A new class of vulnerable

One cannot also miss the irony, that the army of delivery workers in Malta in 2020 were an essential part of the COVID-19 ‘frontline’, as it were: given that their status as mere intermediaries provided the ability to ‘match’ consumer demands for food delivery and restaurants, via a digital platform

MaltaToday’s exclusive story on Sunday gave the clearest-yet snapshot of how so-called ‘disruptors’ are skirting employment rules with workers without unionisation, mainly hailing from outside the EU, by turning them into robotic components of the function of delivery.

A senior government source spoke of well-founded suspicions of precarious employment, that has driven down food supply wages and delivery costs for platform companies such as Wolt and Bolt.

It transpires that the migrant workers we see zipping around the island on their scooters are over-worked, underpaid, lacking ordinary workers’ rights, denied overtime, and treated liked self-employed contractors in breach of Maltese laws.

Recruitment agencies enjoying partnerships with Bolt and Wolt are effectively benefiting from exactly 50% of the wages earned by food couriers: most of whom are third-country nationals hailing from South-East Asia, and are not paid vacation and sick leave, or government bonuses.

Almost all workers are working up to 80 hours, to earn just half of the expected monthly salary: €1,500 or even less.

Charging inflated recruitment fees is also a widespread practice. In the same way that food delivery companies pass on the costs of delivery services to employees, these agencies transferred the costs associated with recruitment to workers themselves.

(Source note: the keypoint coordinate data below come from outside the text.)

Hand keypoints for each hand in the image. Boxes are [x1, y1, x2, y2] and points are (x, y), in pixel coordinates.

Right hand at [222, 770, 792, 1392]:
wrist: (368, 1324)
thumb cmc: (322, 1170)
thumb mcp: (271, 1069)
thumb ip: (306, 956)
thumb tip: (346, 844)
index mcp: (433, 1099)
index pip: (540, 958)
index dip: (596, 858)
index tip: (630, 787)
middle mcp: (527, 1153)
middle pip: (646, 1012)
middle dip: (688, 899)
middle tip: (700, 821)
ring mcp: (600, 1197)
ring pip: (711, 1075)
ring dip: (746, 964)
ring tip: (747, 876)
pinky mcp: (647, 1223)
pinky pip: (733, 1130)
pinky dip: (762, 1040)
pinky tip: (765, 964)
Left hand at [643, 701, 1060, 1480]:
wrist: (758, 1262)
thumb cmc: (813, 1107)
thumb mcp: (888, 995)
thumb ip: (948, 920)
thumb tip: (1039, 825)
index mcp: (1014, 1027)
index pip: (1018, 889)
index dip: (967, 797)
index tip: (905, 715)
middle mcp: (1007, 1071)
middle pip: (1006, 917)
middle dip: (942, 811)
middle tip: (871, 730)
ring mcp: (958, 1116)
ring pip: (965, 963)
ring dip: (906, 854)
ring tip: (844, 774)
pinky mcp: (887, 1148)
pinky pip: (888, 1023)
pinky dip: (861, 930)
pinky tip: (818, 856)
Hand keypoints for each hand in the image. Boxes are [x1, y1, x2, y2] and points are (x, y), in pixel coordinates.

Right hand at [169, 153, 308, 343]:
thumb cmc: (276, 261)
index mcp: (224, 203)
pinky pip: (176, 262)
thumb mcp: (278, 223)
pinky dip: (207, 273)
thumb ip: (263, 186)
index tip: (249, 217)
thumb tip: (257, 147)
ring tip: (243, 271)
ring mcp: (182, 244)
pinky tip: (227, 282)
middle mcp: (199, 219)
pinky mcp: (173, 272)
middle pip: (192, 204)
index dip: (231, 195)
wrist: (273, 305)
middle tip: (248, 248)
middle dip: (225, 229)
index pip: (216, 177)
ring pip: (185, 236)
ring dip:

One courier who spoke to MaltaToday claimed they had paid €5,000 to a Maltese recruitment company, over and above the expenses associated with obtaining a visa and work permit, just to secure a job with Bolt. The fee doesn’t cover equipment or visa application costs – it’s simply a mark-up charged to workers so that employment can be secured.

Such high recruitment fees are forcing workers into a state of vulnerability, leading many migrant workers to sell their assets or borrow from money-lenders or friends and family in order to finance an employment opportunity.

It is also plainly illegal. Malta’s Employment Relations Act stipulates that an employer cannot make any deductions through any contractual agreement from the wages that ought to be paid to the employee. And recruitment agencies are no exception. According to the Temporary Agency Workers Regulations, temporary agencies cannot demand payment or charges on any temporary agency worker, and no deductions shall be taken from the wages of such workers.

Even so, however, it was already clear that such platform work was not protected by employment regulation, and anecdotal evidence suggested that platform workers were disadvantaged in terms of employment conditions. But learning that these workers share half of their wages with recruitment firms outsourced to provide digital platforms with delivery-workers, represents a new low and one that merits the forceful action of government.

Additionally, while these ‘employees’ are expected to be self-employed in the nature of their service, they actually have limited autonomy because the extent of their earnings is entirely determined by the food providers they serve, and the conditions imposed upon them by their recruitment-middlemen.

What we are seeing, in simple terms, is a precariat class, mainly built by migrant labour, that is non-unionised due to the ad hoc contracts regulating their employment. But before anyone defends such practices as ‘allowing workers to be free to sell their labour at the price they agree,’ the question is that there is no such thing as real-life equality among various categories of workers. As is clear in the food delivery business, the advantages are squarely in favour of the profit-making businesses.

And through the power of deregulation (a similar situation exists in the taxi business), these workers are expected to bear all the risks of employment usually borne by employers.

The government and trade unions must respond to this challenge by instantly intervening with contracting companies and recruiters, investigating their employment practices, as well as carrying out an investigation into deregulation measures that have allowed digital platforms to push down prices by transferring all risk to the workers.

Apart from the social injustice this automatically creates – overseeing, as it does, the rise of a whole new class of underprivileged, vulnerable employee – there is also the question of competition: especially during a time of national crisis, due to the COVID-19 pandemic.  

One cannot also miss the irony, that the army of delivery workers in Malta in 2020 were an essential part of the COVID-19 ‘frontline’, as it were: given that their status as mere intermediaries provided the ability to ‘match’ consumer demands for food delivery and restaurants, via a digital platform.

It would be poor repayment of their service indeed, not to take immediate action to remedy their situation.